(Beginning of Available records)
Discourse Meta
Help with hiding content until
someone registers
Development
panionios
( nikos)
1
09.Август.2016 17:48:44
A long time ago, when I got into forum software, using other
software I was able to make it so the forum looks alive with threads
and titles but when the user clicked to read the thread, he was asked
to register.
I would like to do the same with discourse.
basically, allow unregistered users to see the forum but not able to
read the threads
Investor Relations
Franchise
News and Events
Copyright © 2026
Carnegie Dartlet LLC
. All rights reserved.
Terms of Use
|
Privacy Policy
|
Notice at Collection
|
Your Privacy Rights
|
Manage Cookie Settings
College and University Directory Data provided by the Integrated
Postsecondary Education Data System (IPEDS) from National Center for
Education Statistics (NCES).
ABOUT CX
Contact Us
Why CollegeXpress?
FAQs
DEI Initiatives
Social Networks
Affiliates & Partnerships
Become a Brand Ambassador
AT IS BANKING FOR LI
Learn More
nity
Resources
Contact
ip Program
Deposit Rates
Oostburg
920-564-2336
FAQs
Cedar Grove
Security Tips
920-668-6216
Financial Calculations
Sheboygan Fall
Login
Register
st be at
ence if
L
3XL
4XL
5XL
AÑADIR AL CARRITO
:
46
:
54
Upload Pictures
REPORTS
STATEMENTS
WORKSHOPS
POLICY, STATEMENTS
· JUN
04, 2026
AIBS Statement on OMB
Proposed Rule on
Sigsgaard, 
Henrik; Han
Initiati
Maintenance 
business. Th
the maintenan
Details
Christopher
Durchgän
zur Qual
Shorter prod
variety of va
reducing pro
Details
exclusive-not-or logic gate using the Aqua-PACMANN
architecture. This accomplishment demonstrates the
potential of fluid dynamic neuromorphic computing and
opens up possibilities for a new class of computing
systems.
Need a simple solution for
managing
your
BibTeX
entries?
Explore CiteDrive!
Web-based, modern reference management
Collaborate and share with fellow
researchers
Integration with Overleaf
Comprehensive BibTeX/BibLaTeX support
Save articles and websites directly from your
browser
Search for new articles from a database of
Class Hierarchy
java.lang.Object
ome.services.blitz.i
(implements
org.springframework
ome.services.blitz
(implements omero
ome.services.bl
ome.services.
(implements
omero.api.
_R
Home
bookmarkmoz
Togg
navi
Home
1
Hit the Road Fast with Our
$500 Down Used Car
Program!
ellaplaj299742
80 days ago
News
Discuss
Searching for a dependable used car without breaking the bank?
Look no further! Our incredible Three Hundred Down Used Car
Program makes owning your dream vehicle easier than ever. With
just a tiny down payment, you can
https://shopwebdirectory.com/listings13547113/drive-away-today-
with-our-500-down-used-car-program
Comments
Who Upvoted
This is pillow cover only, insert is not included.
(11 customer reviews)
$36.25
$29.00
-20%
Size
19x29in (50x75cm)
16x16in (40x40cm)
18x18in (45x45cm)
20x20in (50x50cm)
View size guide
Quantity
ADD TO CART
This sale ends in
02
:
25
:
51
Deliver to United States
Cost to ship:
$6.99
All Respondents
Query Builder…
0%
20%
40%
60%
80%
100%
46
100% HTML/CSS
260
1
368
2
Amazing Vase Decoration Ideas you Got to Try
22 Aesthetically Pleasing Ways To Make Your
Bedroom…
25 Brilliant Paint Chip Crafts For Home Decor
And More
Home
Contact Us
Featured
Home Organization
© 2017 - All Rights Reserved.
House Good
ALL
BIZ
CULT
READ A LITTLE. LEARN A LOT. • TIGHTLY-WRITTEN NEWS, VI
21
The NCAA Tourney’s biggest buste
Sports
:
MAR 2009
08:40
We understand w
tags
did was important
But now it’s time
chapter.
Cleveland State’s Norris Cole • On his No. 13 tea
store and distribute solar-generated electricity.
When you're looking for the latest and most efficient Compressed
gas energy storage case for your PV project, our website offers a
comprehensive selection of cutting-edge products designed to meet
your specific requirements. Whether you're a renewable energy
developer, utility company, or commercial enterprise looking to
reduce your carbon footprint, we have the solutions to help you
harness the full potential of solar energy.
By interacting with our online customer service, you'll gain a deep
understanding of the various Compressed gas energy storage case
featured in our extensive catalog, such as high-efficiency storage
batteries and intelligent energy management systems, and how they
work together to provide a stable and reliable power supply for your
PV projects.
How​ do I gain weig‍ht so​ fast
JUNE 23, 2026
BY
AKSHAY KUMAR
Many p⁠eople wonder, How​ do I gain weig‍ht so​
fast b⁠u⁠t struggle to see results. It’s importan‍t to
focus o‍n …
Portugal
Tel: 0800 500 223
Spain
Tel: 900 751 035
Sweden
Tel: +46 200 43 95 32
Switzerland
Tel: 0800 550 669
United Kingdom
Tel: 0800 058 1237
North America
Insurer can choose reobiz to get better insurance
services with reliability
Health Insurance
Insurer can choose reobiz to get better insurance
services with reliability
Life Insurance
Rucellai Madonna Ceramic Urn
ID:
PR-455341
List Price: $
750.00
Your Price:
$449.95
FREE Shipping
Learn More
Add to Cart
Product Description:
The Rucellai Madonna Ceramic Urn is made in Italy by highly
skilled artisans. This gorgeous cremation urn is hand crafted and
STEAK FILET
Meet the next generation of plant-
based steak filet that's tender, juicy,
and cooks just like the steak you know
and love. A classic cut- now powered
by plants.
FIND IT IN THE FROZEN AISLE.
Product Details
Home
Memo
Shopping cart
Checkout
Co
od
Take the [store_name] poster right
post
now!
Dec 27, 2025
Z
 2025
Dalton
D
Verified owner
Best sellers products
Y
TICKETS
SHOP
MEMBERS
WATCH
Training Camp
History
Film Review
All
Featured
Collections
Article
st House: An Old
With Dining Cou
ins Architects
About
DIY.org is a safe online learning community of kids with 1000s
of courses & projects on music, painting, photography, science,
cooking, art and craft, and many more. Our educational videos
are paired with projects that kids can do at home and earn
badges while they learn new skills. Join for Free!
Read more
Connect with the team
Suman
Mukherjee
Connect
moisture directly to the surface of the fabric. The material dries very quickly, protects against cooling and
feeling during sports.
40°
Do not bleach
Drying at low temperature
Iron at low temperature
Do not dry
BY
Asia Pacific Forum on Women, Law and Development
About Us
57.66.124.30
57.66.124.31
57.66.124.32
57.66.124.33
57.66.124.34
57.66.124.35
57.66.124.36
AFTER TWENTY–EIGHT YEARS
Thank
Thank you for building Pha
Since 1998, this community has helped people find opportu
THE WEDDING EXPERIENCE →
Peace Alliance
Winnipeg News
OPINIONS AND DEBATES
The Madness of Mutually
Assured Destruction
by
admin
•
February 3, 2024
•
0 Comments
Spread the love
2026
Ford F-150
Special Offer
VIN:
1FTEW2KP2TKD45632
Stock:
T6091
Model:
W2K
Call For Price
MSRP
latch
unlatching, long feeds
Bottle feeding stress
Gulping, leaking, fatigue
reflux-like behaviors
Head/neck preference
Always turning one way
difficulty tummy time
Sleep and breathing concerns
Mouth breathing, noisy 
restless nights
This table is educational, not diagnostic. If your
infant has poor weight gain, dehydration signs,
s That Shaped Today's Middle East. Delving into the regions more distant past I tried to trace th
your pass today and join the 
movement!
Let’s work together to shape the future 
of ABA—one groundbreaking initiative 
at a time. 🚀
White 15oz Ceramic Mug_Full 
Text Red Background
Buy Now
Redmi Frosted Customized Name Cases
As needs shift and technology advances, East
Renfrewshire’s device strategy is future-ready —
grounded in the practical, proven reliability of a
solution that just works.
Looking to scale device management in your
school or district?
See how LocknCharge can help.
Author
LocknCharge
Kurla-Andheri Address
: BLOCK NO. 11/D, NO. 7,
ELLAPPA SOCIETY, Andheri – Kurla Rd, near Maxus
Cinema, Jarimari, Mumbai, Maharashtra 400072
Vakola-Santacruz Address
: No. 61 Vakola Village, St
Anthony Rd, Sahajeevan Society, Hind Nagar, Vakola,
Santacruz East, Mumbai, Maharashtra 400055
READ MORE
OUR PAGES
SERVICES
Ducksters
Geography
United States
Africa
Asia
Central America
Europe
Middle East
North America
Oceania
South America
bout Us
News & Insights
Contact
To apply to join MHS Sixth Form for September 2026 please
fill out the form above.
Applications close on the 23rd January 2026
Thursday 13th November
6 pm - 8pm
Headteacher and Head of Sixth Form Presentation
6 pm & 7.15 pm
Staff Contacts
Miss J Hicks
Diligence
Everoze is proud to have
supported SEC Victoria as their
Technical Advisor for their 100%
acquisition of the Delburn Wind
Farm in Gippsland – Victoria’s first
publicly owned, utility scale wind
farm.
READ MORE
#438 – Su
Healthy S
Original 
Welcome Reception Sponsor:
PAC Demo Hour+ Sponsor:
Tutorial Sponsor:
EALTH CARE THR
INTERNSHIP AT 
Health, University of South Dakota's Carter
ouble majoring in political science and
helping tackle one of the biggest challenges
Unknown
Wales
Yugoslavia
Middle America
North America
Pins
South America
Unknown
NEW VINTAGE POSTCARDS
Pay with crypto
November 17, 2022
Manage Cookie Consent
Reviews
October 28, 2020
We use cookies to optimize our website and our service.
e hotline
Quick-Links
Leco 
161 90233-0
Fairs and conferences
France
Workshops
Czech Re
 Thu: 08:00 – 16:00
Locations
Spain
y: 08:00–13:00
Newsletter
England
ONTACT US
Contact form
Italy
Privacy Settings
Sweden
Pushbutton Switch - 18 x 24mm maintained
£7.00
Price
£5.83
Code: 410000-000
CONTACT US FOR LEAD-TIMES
(End of Available records)
The answer must consist of every line from the data that holds the string "have".

■ **Result of the exercise**
reduce your carbon footprint, we have the solutions to help you
Everoze is proud to have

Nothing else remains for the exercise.